[Saved data entries]
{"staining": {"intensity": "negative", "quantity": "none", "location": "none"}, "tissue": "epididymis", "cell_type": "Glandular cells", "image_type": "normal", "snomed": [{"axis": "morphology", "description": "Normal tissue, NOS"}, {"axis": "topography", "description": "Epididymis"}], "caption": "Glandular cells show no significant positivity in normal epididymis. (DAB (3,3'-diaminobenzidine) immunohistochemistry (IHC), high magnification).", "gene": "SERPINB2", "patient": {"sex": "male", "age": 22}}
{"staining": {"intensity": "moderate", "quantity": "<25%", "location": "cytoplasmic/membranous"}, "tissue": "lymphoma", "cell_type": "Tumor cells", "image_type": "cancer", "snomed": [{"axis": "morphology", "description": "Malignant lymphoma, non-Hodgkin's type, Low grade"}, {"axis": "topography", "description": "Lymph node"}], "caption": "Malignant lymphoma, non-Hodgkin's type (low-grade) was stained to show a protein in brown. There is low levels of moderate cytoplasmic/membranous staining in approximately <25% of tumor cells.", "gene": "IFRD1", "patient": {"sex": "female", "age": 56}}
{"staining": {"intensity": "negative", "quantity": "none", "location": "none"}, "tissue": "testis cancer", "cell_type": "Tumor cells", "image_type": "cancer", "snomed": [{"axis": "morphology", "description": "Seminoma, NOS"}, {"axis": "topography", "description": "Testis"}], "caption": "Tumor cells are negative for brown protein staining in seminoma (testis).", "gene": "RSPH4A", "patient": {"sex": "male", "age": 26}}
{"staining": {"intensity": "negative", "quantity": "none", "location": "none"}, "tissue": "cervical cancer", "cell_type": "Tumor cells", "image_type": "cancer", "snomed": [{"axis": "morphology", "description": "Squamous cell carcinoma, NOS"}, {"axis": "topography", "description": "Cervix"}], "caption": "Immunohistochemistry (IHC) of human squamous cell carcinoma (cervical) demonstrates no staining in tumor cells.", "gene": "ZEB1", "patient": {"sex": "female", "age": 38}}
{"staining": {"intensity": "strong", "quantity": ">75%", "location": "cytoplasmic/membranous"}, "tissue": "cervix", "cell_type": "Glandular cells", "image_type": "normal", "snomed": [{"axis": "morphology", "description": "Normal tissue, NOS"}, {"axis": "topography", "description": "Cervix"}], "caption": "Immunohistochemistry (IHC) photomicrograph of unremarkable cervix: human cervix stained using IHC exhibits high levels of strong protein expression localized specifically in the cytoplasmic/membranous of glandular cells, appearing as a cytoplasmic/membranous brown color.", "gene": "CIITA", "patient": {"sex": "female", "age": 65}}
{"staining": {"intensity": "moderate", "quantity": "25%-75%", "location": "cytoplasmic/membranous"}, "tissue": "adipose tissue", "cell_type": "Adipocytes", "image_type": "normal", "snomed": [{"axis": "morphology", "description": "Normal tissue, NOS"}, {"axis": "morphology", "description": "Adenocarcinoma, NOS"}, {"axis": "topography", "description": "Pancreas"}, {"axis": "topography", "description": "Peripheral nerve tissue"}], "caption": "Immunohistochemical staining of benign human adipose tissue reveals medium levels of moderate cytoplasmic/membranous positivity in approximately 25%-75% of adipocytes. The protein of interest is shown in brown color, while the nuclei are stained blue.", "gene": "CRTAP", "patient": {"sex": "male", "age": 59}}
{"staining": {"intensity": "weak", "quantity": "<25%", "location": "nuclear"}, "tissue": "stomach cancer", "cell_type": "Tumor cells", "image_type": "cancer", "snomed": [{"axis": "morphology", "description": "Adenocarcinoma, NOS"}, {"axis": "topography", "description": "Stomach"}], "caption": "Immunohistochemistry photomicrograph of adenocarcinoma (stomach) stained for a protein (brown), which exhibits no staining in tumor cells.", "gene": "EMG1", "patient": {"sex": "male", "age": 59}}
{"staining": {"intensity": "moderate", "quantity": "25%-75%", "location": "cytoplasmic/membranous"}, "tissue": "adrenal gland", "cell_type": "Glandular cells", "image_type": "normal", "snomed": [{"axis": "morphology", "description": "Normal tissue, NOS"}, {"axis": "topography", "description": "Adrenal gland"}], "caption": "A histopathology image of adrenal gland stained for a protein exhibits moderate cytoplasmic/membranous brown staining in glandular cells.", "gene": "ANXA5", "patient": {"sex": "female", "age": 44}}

§ PROBLEM STATEMENT
Going back over the entries above, copy word for word every line from the one that has "non-Hodgkin's type, Low" on through the one that has "cells are negative".

§ YOUR RESPONSE
{"staining": {"intensity": "moderate", "quantity": "<25%", "location": "cytoplasmic/membranous"}, "tissue": "lymphoma", "cell_type": "Tumor cells", "image_type": "cancer", "snomed": [{"axis": "morphology", "description": "Malignant lymphoma, non-Hodgkin's type, Low grade"}, {"axis": "topography", "description": "Lymph node"}], "caption": "Malignant lymphoma, non-Hodgkin's type (low-grade) was stained to show a protein in brown. There is low levels of moderate cytoplasmic/membranous staining in approximately <25% of tumor cells.", "gene": "IFRD1", "patient": {"sex": "female", "age": 56}}
{"staining": {"intensity": "negative", "quantity": "none", "location": "none"}, "tissue": "testis cancer", "cell_type": "Tumor cells", "image_type": "cancer", "snomed": [{"axis": "morphology", "description": "Seminoma, NOS"}, {"axis": "topography", "description": "Testis"}], "caption": "Tumor cells are negative for brown protein staining in seminoma (testis).", "gene": "RSPH4A", "patient": {"sex": "male", "age": 26}}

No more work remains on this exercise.